On Friday, the Bureau of Labor Statistics reported that the U.S. economy added 206,000 jobs in June. This is slightly above expectations but still a slowdown from the previous month. The unemployment rate also ticked up from May’s 4.0% reading to 4.1%. 

Labor market slowing has generally been seen as good news for mortgage rates this year because it increases the likelihood that the Federal Reserve will soon start cutting the federal funds rate

In written commentary on this latest jobs report, Realtor.com chief economist Danielle Hale said that mortgage rates are likely to stay in their current range in the near term. But once we get closer to a potential Fed cut, rates should ease.

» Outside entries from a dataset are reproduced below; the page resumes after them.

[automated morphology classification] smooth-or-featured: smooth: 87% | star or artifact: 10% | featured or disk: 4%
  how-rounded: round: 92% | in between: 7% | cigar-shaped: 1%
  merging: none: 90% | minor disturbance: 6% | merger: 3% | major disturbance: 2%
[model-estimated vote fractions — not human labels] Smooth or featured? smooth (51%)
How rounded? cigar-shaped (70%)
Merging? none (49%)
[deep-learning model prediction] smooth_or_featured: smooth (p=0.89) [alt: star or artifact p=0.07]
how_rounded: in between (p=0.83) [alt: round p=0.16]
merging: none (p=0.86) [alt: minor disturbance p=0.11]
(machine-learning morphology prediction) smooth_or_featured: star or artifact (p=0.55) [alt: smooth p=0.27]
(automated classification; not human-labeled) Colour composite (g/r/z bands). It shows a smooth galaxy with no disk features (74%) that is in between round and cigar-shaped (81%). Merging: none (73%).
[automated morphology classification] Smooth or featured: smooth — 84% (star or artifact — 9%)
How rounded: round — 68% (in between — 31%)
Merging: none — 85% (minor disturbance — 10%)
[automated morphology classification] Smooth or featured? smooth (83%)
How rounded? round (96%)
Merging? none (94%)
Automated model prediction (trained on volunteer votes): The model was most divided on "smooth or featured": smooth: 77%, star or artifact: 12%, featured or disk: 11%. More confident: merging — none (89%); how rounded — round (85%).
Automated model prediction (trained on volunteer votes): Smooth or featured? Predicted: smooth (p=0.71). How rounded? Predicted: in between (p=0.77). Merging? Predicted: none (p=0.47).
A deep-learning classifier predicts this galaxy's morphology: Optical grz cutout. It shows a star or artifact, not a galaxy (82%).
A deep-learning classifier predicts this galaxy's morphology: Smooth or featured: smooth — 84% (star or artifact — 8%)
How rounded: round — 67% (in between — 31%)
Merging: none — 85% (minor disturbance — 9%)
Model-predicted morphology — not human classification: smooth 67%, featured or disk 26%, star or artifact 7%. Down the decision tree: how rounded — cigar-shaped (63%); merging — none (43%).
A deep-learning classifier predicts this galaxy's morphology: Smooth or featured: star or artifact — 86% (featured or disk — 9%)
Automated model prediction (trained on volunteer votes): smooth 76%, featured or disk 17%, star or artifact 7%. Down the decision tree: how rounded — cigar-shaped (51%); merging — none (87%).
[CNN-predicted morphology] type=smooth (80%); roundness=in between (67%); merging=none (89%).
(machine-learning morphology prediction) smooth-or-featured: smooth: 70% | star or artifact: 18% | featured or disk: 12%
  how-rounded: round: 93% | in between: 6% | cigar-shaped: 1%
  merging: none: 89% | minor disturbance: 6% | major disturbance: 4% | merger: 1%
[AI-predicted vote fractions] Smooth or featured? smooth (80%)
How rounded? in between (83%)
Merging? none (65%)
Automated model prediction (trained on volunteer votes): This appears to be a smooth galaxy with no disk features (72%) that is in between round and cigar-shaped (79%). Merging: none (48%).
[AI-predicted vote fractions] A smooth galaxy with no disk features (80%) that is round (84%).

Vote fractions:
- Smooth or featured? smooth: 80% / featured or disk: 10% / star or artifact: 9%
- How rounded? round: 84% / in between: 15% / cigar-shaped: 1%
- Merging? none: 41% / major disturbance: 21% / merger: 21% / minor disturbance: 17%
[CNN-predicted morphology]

“Job gains were modest enough to prevent a big surge in interest rates, but strong enough to stave off worries that a hard landing could be ahead,” Hale wrote. “Meanwhile, the modest uptick in unemployment could help interest rates drift toward the lower end of the range until next week’s inflation reports.”

Mortgage Rates Today

Mortgage Refinance Rates Today

Mortgage Calculator

Use our free mortgage calculator to see how today’s mortgage rates will affect your monthly and long-term payments.

By plugging in different term lengths and interest rates, you’ll see how your monthly payment could change.

30-Year Fixed Mortgage Rates

The average 30-year fixed mortgage rate was 6.95% this week, according to Freddie Mac. This is nine basis points higher than it was the week before.

The 30-year fixed-rate mortgage is the most common type of home loan. With this type of mortgage, you’ll pay back what you borrowed over 30 years, and your interest rate won’t change for the life of the loan.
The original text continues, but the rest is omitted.